— Instructions for the task —
Among the entries below, find how many lines carry the word "input" and state only that figure.

— Records supplied —
※

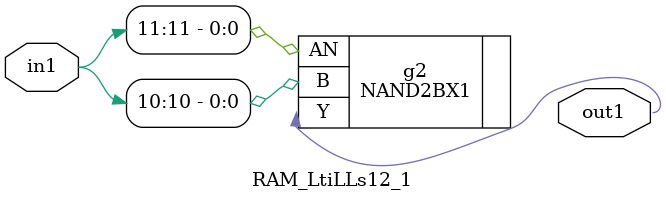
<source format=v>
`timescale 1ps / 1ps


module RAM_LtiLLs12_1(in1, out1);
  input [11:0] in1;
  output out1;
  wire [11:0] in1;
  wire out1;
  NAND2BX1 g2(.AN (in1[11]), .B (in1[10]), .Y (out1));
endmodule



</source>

※

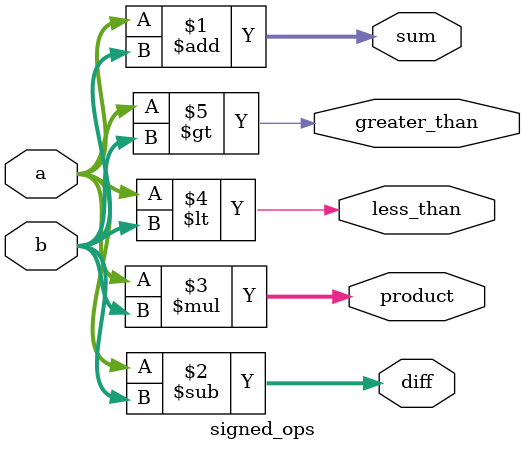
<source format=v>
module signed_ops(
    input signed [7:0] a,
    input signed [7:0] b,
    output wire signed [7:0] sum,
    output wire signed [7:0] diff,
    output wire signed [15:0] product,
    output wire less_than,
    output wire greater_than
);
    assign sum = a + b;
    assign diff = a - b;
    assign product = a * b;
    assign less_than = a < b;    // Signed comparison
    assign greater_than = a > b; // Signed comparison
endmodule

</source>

※

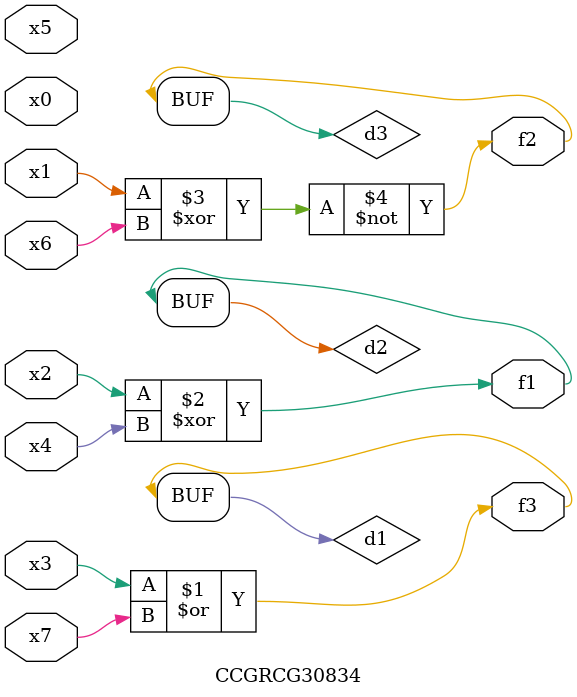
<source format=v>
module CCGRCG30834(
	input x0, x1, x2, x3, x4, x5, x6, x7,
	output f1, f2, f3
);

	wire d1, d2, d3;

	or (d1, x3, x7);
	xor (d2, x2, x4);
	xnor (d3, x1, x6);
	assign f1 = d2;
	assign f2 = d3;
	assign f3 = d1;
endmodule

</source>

※

— Written answer —
4